MATERIAL SHOWN:
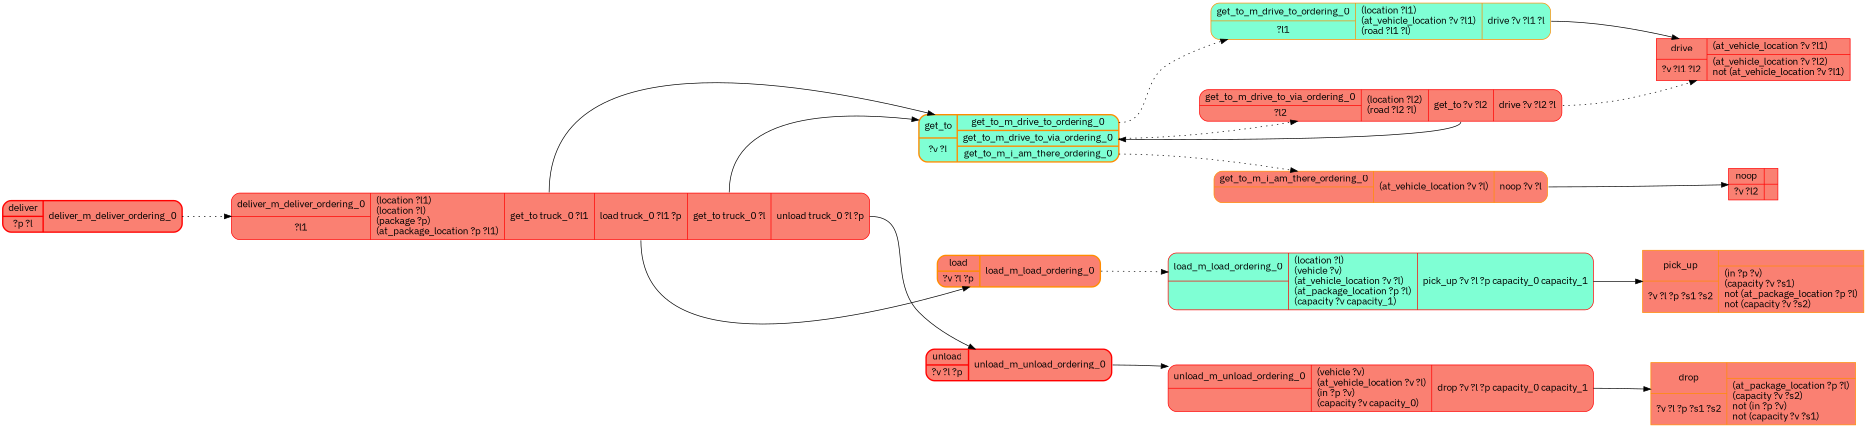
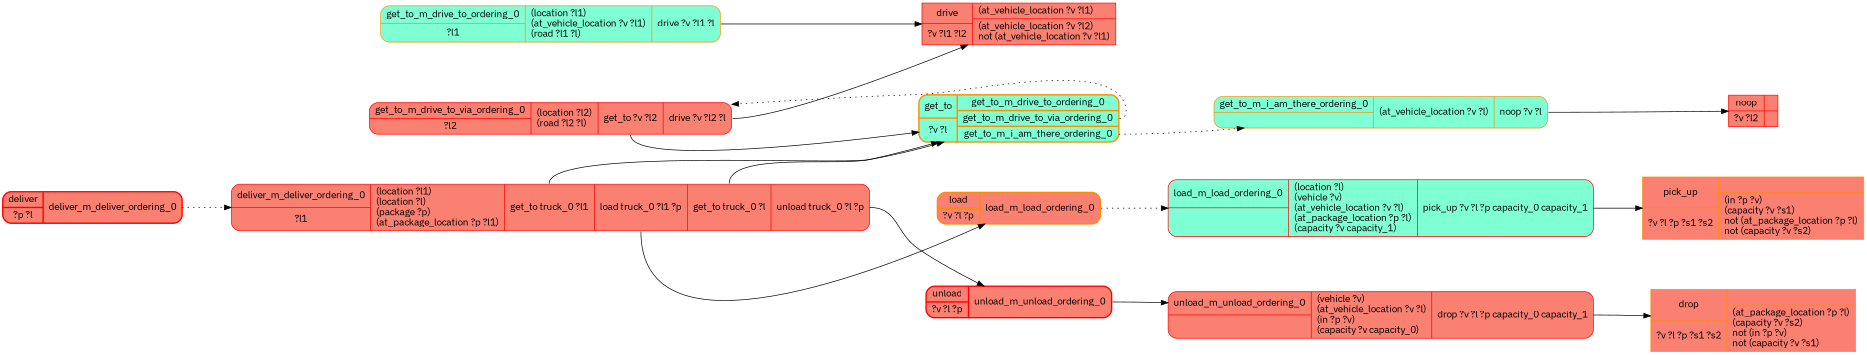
  digraph {
    fontname="IBM Plex Sans"
    nodesep=1
    rankdir=LR
    ranksep=1
    node [color=red fillcolor=salmon fontname="IBM Plex Sans" shape=Mrecord style=filled]
    edge [fontname="IBM Plex Sans" tailport=0]
    drive [label="{{\N|?v ?l1 ?l2}|{(at_vehicle_location ?v ?l1)\l|(at_vehicle_location ?v ?l2)\lnot (at_vehicle_location ?v ?l1)\l}}" shape=record]
    noop [label="{{\N|?v ?l2}|{|}}" shape=record]
    pick_up [color=darkorange label="{{\N|?v ?l ?p ?s1 ?s2}|{|(in ?p ?v)\l(capacity ?v ?s1)\lnot (at_package_location ?p ?l)\lnot (capacity ?v ?s2)\l}}" shape=record]
    drop [color=darkorange label="{{\N|?v ?l ?p ?s1 ?s2}|{|(at_package_location ?p ?l)\l(capacity ?v ?s2)\lnot (in ?p ?v)\lnot (capacity ?v ?s1)\l}}" shape=record]
    deliver [label="{{\N|?p ?l}|{<0>deliver_m_deliver_ordering_0}}" style="bold,filled"]
    deliver_m_deliver_ordering_0 [label="{{\N|?l1}|(location ?l1)\l(location ?l)\l(package ?p)\l(at_package_location ?p ?l1)\l|<0>get_to truck_0 ?l1|<1>load truck_0 ?l1 ?p|<2>get_to truck_0 ?l|<3>unload truck_0 ?l ?p}"]
    get_to [color=darkorange fillcolor=aquamarine label="{{\N|?v ?l}|{<0>get_to_m_drive_to_ordering_0|<1>get_to_m_drive_to_via_ordering_0|<2>get_to_m_i_am_there_ordering_0}}" style="bold,filled"]
    load [color=darkorange label="{{\N|?v ?l ?p}|{<0>load_m_load_ordering_0}}" style="bold,filled"]
    unload [label="{{\N|?v ?l ?p}|{<0>unload_m_unload_ordering_0}}" style="bold,filled"]
    get_to_m_drive_to_ordering_0 [color=darkorange fillcolor=aquamarine label="{{\N|?l1}|(location ?l1)\l(at_vehicle_location ?v ?l1)\l(road ?l1 ?l)\l|<0>drive ?v ?l1 ?l}"]
    get_to_m_drive_to_via_ordering_0 [label="{{\N|?l2}|(location ?l2)\l(road ?l2 ?l)\l|<0>get_to ?v ?l2|<1>drive ?v ?l2 ?l}"]
-   get_to_m_i_am_there_ordering_0 [color=darkorange label="{{\N|}|(at_vehicle_location ?v ?l)\l|<0>noop ?v ?l}"]
+   get_to_m_i_am_there_ordering_0 [color=darkorange fillcolor=aquamarine label="{{\N|}|(at_vehicle_location ?v ?l)\l|<0>noop ?v ?l}"]
    load_m_load_ordering_0 [fillcolor=aquamarine label="{{\N|}|(location ?l)\l(vehicle ?v)\l(at_vehicle_location ?v ?l)\l(at_package_location ?p ?l)\l(capacity ?v capacity_1)\l|<0>pick_up ?v ?l ?p capacity_0 capacity_1}"]
    unload_m_unload_ordering_0 [label="{{\N|}|(vehicle ?v)\l(at_vehicle_location ?v ?l)\l(in ?p ?v)\l(capacity ?v capacity_0)\l|<0>drop ?v ?l ?p capacity_0 capacity_1}"]
    deliver -> deliver_m_deliver_ordering_0 [style=dotted]
    deliver_m_deliver_ordering_0 -> get_to
    deliver_m_deliver_ordering_0 -> get_to [tailport=2]
    deliver_m_deliver_ordering_0 -> load [tailport=1]
    deliver_m_deliver_ordering_0 -> unload [tailport=3]
-   get_to -> get_to_m_drive_to_ordering_0 [style=dotted]
    get_to -> get_to_m_drive_to_via_ordering_0 [style=dotted tailport=1]
    get_to -> get_to_m_i_am_there_ordering_0 [style=dotted tailport=2]
    load -> load_m_load_ordering_0 [style=dotted]
    unload -> unload_m_unload_ordering_0 [style=solid]
    get_to_m_drive_to_ordering_0 -> drive
-   get_to_m_drive_to_via_ordering_0 -> drive [tailport=1 style=dotted]
+   get_to_m_drive_to_via_ordering_0 -> drive [tailport=1]
    get_to_m_drive_to_via_ordering_0 -> get_to
    get_to_m_i_am_there_ordering_0 -> noop
    load_m_load_ordering_0 -> pick_up
    unload_m_unload_ordering_0 -> drop
  }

PROBLEM TO WORK ON: Write out every line of the material above as a numbered list, skipping blank lines and leaving the pictures out.

EXERCISE OUTPUT:
1.   digraph {
2.     fontname="IBM Plex Sans"
3.     nodesep=1
4.     rankdir=LR
5.     ranksep=1
6.     node [color=red fillcolor=salmon fontname="IBM Plex Sans" shape=Mrecord style=filled]
7.     edge [fontname="IBM Plex Sans" tailport=0]
8.     drive [label="{{\N|?v ?l1 ?l2}|{(at_vehicle_location ?v ?l1)\l|(at_vehicle_location ?v ?l2)\lnot (at_vehicle_location ?v ?l1)\l}}" shape=record]
9.     noop [label="{{\N|?v ?l2}|{|}}" shape=record]
10.     pick_up [color=darkorange label="{{\N|?v ?l ?p ?s1 ?s2}|{|(in ?p ?v)\l(capacity ?v ?s1)\lnot (at_package_location ?p ?l)\lnot (capacity ?v ?s2)\l}}" shape=record]
11.     drop [color=darkorange label="{{\N|?v ?l ?p ?s1 ?s2}|{|(at_package_location ?p ?l)\l(capacity ?v ?s2)\lnot (in ?p ?v)\lnot (capacity ?v ?s1)\l}}" shape=record]
12.     deliver [label="{{\N|?p ?l}|{<0>deliver_m_deliver_ordering_0}}" style="bold,filled"]
13.     deliver_m_deliver_ordering_0 [label="{{\N|?l1}|(location ?l1)\l(location ?l)\l(package ?p)\l(at_package_location ?p ?l1)\l|<0>get_to truck_0 ?l1|<1>load truck_0 ?l1 ?p|<2>get_to truck_0 ?l|<3>unload truck_0 ?l ?p}"]
14.     get_to [color=darkorange fillcolor=aquamarine label="{{\N|?v ?l}|{<0>get_to_m_drive_to_ordering_0|<1>get_to_m_drive_to_via_ordering_0|<2>get_to_m_i_am_there_ordering_0}}" style="bold,filled"]
15.     load [color=darkorange label="{{\N|?v ?l ?p}|{<0>load_m_load_ordering_0}}" style="bold,filled"]
16.     unload [label="{{\N|?v ?l ?p}|{<0>unload_m_unload_ordering_0}}" style="bold,filled"]
17.     get_to_m_drive_to_ordering_0 [color=darkorange fillcolor=aquamarine label="{{\N|?l1}|(location ?l1)\l(at_vehicle_location ?v ?l1)\l(road ?l1 ?l)\l|<0>drive ?v ?l1 ?l}"]
18.     get_to_m_drive_to_via_ordering_0 [label="{{\N|?l2}|(location ?l2)\l(road ?l2 ?l)\l|<0>get_to ?v ?l2|<1>drive ?v ?l2 ?l}"]
19. -   get_to_m_i_am_there_ordering_0 [color=darkorange label="{{\N|}|(at_vehicle_location ?v ?l)\l|<0>noop ?v ?l}"]
20. +   get_to_m_i_am_there_ordering_0 [color=darkorange fillcolor=aquamarine label="{{\N|}|(at_vehicle_location ?v ?l)\l|<0>noop ?v ?l}"]
21.     load_m_load_ordering_0 [fillcolor=aquamarine label="{{\N|}|(location ?l)\l(vehicle ?v)\l(at_vehicle_location ?v ?l)\l(at_package_location ?p ?l)\l(capacity ?v capacity_1)\l|<0>pick_up ?v ?l ?p capacity_0 capacity_1}"]
22.     unload_m_unload_ordering_0 [label="{{\N|}|(vehicle ?v)\l(at_vehicle_location ?v ?l)\l(in ?p ?v)\l(capacity ?v capacity_0)\l|<0>drop ?v ?l ?p capacity_0 capacity_1}"]
23.     deliver -> deliver_m_deliver_ordering_0 [style=dotted]
24.     deliver_m_deliver_ordering_0 -> get_to
25.     deliver_m_deliver_ordering_0 -> get_to [tailport=2]
26.     deliver_m_deliver_ordering_0 -> load [tailport=1]
27.     deliver_m_deliver_ordering_0 -> unload [tailport=3]
28. -   get_to -> get_to_m_drive_to_ordering_0 [style=dotted]
29.     get_to -> get_to_m_drive_to_via_ordering_0 [style=dotted tailport=1]
30.     get_to -> get_to_m_i_am_there_ordering_0 [style=dotted tailport=2]
31.     load -> load_m_load_ordering_0 [style=dotted]
32.     unload -> unload_m_unload_ordering_0 [style=solid]
33.     get_to_m_drive_to_ordering_0 -> drive
34. -   get_to_m_drive_to_via_ordering_0 -> drive [tailport=1 style=dotted]
35. +   get_to_m_drive_to_via_ordering_0 -> drive [tailport=1]
36.     get_to_m_drive_to_via_ordering_0 -> get_to
37.     get_to_m_i_am_there_ordering_0 -> noop
38.     load_m_load_ordering_0 -> pick_up
39.     unload_m_unload_ordering_0 -> drop
40.   }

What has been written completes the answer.